3. [Medeniyet]

17.9K 2K 345
                                    

Elhamdülillah gözyaşı ve korku dolu anlar geride kalmıştı. Apartman sakinleri evlerine girmeye, sokaktaki vatandaşlar tek tek uzaklaşmaya, yol tenhalaşmaya başlıyordu. Kötü bir tecrübeydi tüm bu yaşananlar. Hem yaşananları hem de onu görmenin şokunu atlatmak biraz zaman alacaktı.

Odamın içinde volta atıp durmak bu zamanı hızlıca geçirmeye yaramıyordu. Yatağımın üstüne oturdum, halının desenini seyrederken daldığım düşünceler onu gördüğüm anları tekrar ful hd gözümün önüne serince tekrar kalkıp volta atmaya devam ettim.

Olmuyordu, şaşkınlığım geçmiyordu.
Geçmemesi normaldi, Merve hanımın bir daha görmeyeceksin diye teselli ettiği adam, ertesi gün evimin önünde bitti.
Peki, evimi nerden biliyordu?
Tevafuk muydu yoksa kasıtlı mı?

Bunları ve onu düşünmemeliydim, silmeliydim aklımdan.
Estağfirullah çektim defalarca, yetmedi gidip soğuk suyla güzel bir abdest aldım. Ardından seccademi serip yatsı namazımı kıldıktan sonra yatma vakti gelmişti, ama gel gör ki yatamıyordum.
Tavan bana bakıyordu ben tavana.
Bazen de duvar bana bakıyordu ben duvara. Derken nasıl olmuşsa uyumuşum.

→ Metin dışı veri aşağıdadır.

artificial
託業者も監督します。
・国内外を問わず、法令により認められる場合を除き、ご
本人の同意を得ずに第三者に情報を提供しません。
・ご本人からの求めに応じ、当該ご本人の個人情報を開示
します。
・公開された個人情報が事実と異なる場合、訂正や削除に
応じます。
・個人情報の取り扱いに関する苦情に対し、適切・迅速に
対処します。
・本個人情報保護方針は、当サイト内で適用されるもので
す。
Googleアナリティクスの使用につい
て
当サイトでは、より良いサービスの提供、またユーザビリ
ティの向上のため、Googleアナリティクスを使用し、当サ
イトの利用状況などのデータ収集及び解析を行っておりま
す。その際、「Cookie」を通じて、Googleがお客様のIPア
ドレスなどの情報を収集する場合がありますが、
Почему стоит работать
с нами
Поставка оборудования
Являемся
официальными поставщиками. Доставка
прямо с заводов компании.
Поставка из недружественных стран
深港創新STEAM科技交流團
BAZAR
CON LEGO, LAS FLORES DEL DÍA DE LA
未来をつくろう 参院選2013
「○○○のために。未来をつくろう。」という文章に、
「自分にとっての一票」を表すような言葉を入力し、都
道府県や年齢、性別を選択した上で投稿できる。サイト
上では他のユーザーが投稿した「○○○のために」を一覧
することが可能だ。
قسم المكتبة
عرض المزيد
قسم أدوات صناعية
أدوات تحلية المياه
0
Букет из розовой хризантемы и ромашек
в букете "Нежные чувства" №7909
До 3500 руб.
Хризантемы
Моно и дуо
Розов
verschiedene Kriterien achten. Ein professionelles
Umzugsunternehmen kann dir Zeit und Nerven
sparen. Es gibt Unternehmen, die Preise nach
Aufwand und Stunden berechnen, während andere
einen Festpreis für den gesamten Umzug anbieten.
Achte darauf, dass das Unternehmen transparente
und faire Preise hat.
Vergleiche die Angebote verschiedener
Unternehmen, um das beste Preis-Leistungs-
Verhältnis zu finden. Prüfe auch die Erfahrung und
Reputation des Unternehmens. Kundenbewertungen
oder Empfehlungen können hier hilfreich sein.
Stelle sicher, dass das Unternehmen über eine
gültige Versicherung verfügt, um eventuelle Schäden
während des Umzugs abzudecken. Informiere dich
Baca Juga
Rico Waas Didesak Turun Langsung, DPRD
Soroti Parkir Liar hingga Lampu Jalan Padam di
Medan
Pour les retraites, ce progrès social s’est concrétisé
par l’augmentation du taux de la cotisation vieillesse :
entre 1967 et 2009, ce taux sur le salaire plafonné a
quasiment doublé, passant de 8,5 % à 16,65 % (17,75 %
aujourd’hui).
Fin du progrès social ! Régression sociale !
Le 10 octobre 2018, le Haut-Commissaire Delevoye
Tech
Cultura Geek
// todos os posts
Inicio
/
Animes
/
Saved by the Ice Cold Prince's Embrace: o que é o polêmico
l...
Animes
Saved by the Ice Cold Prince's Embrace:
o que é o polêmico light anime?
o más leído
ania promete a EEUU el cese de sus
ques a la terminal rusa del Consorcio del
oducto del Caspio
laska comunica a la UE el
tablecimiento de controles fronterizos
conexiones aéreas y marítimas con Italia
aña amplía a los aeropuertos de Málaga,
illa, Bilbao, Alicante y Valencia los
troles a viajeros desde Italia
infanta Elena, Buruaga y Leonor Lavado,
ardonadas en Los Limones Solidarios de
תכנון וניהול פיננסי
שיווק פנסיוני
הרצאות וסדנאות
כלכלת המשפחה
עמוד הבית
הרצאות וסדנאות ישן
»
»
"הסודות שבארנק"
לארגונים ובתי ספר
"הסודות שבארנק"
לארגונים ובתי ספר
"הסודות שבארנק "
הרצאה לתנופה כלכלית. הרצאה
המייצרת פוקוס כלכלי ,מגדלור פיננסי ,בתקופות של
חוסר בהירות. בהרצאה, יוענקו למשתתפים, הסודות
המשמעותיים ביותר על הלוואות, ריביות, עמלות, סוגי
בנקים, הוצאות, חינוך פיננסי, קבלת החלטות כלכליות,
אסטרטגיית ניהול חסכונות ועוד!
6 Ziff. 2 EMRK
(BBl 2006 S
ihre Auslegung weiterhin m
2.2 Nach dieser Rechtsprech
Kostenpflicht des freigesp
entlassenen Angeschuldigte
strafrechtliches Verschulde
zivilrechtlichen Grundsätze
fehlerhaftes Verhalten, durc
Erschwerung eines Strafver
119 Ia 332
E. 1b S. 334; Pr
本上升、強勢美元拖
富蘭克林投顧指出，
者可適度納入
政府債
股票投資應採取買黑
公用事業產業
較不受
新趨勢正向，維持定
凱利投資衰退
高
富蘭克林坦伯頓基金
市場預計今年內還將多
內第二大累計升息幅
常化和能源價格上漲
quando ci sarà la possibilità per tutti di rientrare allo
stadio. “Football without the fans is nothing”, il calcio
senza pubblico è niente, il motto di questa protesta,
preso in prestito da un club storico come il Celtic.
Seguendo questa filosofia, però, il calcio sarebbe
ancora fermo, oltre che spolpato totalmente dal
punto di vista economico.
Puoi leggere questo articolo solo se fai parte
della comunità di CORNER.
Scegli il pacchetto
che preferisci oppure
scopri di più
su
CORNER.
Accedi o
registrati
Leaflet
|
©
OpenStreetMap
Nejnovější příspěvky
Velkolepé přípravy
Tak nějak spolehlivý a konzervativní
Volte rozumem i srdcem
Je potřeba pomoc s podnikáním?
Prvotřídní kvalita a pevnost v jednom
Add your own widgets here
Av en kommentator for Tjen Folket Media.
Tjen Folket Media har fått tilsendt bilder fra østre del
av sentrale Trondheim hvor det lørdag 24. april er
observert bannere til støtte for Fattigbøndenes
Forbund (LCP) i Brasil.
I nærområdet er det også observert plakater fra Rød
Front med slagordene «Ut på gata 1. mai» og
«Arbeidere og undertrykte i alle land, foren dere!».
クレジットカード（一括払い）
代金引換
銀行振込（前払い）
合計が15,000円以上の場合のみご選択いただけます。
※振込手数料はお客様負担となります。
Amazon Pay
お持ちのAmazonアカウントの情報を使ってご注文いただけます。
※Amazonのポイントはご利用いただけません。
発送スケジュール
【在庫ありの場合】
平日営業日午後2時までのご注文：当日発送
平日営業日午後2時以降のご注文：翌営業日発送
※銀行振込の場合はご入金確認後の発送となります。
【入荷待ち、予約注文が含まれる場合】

Sabahlarımın korkulu sesi olan alarm sesini duyar duymaz gözlerimi açtığımda tam karşımda ki saat 7:42' yi gösteriyordu. Ne ara kapatıp tekrar uyumuşsam dersin başlamasına on sekiz dakika kalmıştı. Alarmı kapattır kapatmaz telefon tekrar çaldı Merve 'kapıdayım aşağı in' araması yapıyordu. Reddedip pencereden perdeyi kafama tülbent yaparak baktım.
Merve zaten kafasını kaldırmış pencereme baktığı için göz göze gelince, "3 dakika veriyorum." dedi gayet ciddi, "2 dakikaya oradayım." diyerek hemen fırladım, giyinip ışık hızıyla hazırlanıp çıktım.

Merve elinde peçeteye sarılı iki poğaça ile bekliyordu, "Selamun aleyküm uykucu!" derken birini elime tutuşturup yürümeye başladı.

Poğaça hala sıcaktı, kokusu burnuma gelirken bir parça koparıp ağzıma attım, yolda yemek yemek doğru olmadığından kalanını çantamın ön gözüne koyarken onun temposuna uyarak hızla yürümeye başladım.
"Aleyküm selam erkenci! Poğaça çok iyi oldu ya teşekkür ederim."

O da benim gibi bir parça alıp çantasına koyarken cevapladı.
"Afiyet olsun."

Acelemiz olmasına rağmen onu görür görmez dün olanları anlatmasam olmazdı.

"Dün n'oldu inanamazsın!"

"Biliyorum, sizin apartmanda kalorifer kazanı patlayacakmış az kalsın, biz dün halamlara gitmiştik eve geç döndük sonradan öğrendim yoksa hemen gelirdim yanına, çok geçmiş olsun."

"Sağol. Evet onu anlatırım ama başka bir şey daha oldu."

"Ne oldu?"

"Hani senin beni teselli ettiğin bir daha muhtemelen görmeyeceğim dediğin o kişi var ya." 

"Onu gördüm deme!" deyip duraksayarak kocaman gözlerle bana baktı.

Durup üzülerek dudağımı büktüm.
"Dedim bile... Hatta günün kahramanı oldu. Kazan dairesine dalıp patlamayı son anda o kurtardı."

"Ciddi misin ya? Evini nerden biliyor? Küçük kız yanına geldiğinde adresini de mi verdin yoksa!?"

"Hayır tabii ki... Ama şöyle de düşündüm acaba oradan mı geçiyordu da beni görünce tevafuken mi öğrenmiş oldu."

"Ee bu erkek tarafından değil miydi? Buralarda oturmuyor olması lazım. Üstelik yoldan geçerken gördü desek sizin eviniz sokak arasında yol üstü değil, yani biraz işkilli bir durum."

"Ne bileyim ya ben de anlamadım."

"Dur bakalım anlarız yakında."

Kolundaki saate bakıp geç kalmamak için devam etmemiz gerektiğini görünce "Konunun şokuyla durdum ama yürürken konuşalım yoksa geç kalacağız." diyerek koluma girdi.